Prove Intergal Question Without Calculating Integral

[daniel_i_l]

Homework Statement

let $$F(x) = {\frac{1}{x}}{\int^{x}_{0} e^{-t^2} dt}$$
Prove, without calculating the integral (but assuming that F exists in (0,infinity)) that:
a) the limit of F at 0 is 1.
b) for all x>0 $$\int^{x}_{0} e^{-t^2} dt <= x$$
x) supF((0,infinity)) = 1

Homework Equations

The Attempt at a Solution

a) I solved a using L'hopitals rule and the fundamental theorm.

b) First I defined a new function G where G(x) = F(x) for all x>0 and G(x) = 1 for x=0.
Now, I know that G is continues for all x>=0 and has a derivative for all x>0. So I have to prove that G'(x) < 0 for all x>0. I got that in order to prove that I have to prove that
$$\int^{x}_{0} e^{-t^2} dt > x e^{-x^2}$$ for all x>0. In order to do this I can define a new function $$H(x) \int^{x}_{0} e^{-t^2} dt - x e^{-x^2}$$. Now, H(0)=0 and for all x>0 H'(x) >0 and so H(x)>0 for all x>0 which means that G'(x) < 0 for all x>0 and so G(x) < 1 for all x>0 and since in this domain G(x)=F(x) we get that F(x)<1 for all x>0.
But this is a stronger result than what was asked for (=<), is my proof right?

c)We know from b that 1 is an upper bound of F in (0,infinity).

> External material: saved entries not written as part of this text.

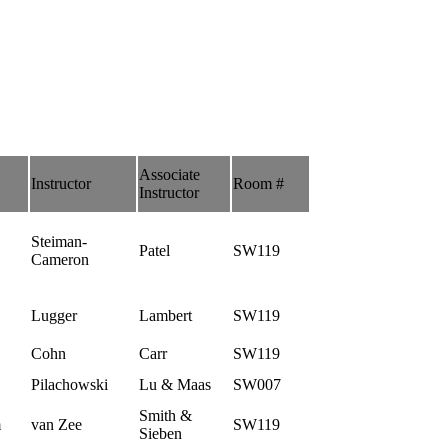
Associate
Instructor
Room #
Instructor
Steiman-
Patel
SW119
Cameron
Lugger
Lambert
SW119
Cohn
Carr
SW119
Pilachowski
Lu & Maas
SW007
Smith &
m
van Zee
SW119
Sieben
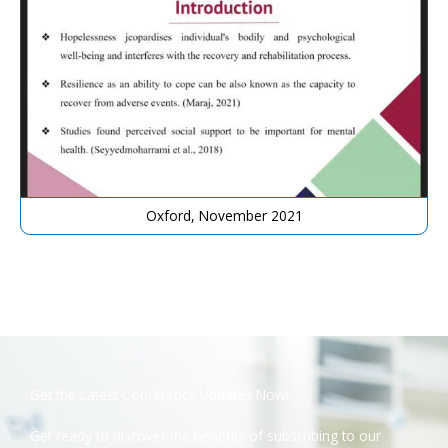
Oxford, November 2021
Get the Latest Conference Updates Now!
Get ready to discover the benefits of subscribing to our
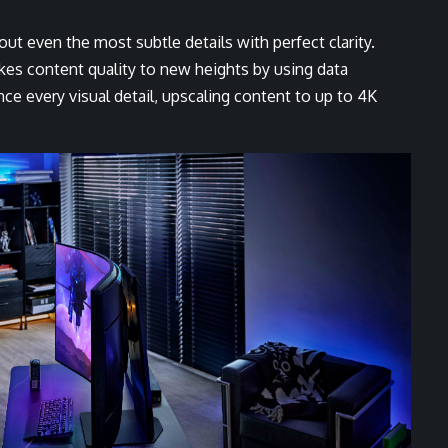
 out even the most subtle details with perfect clarity.
kes content quality to new heights by using data
e every visual detail, upscaling content to up to 4K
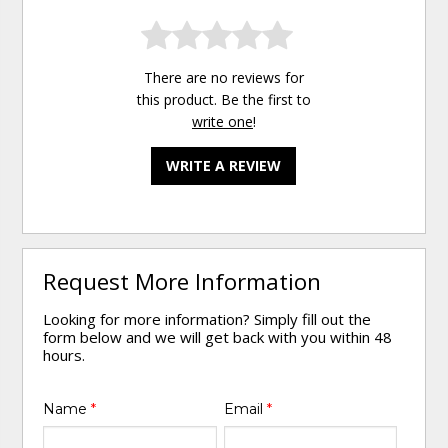
There are no reviews for
this product. Be the first to
write one
!
WRITE A REVIEW
Request More Information
Looking for more information? Simply fill out the
form below and we will get back with you within 48
hours.
Name
*
Email
*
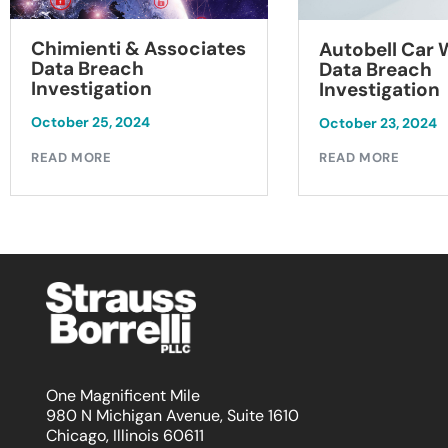
Chimienti & Associates
Autobell Car
Data Breach
Data Breach
Investigation
Investigation
October 25, 2024
October 23, 2024
READ MORE
READ MORE
One Magnificent Mile
980 N Michigan Avenue, Suite 1610
Chicago, Illinois 60611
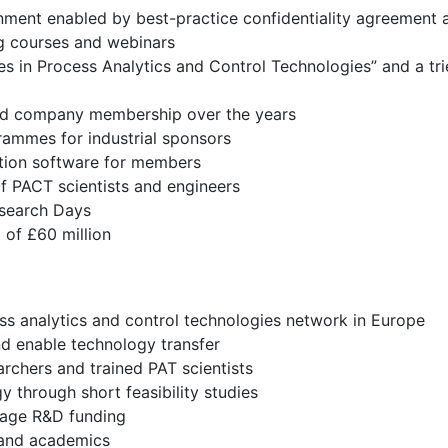
onment enabled by best-practice confidentiality agreemen
ng courses and webinars
s in Process Analytics and Control Technologies” and a tr
 and company membership over the years
rammes for industrial sponsors
tion software for members
f PACT scientists and engineers
esearch Days
of £60 million
ess analytics and control technologies network in Europe
nd enable technology transfer
archers and trained PAT scientists
through short feasibility studies
erage R&D funding
s and academics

Now, let's assume that there exists a number 0<c<1 so that c is also an upper bound. Since the limit of F at 0 is 1 we can find a D (delta) so that for all 0<x<D |F(x)-1| < (1-c)/2. This means that
F(x)-1 > -(1-c)/2 => F(x) > c which contradicts the fact that c is an upper bound!

Are those right? Especially (b) and (c).
Thanks.

 

[daniel_i_l]

Anyone? Please tell me if anything is unclear.
Thanks.

 

[Avodyne]

Sorry, the things you're supposed to prove all seem completely obvious to me, but I rarely know what constitutes a mathematically rigorous proof.

For (b), I would say e^(-t^2) <= 1 for all real t, so the its integral over any range will be <= the integral of 1 over that range. But I suppose I need to *prove* e^(-t^2) <= 1 for all real t first ...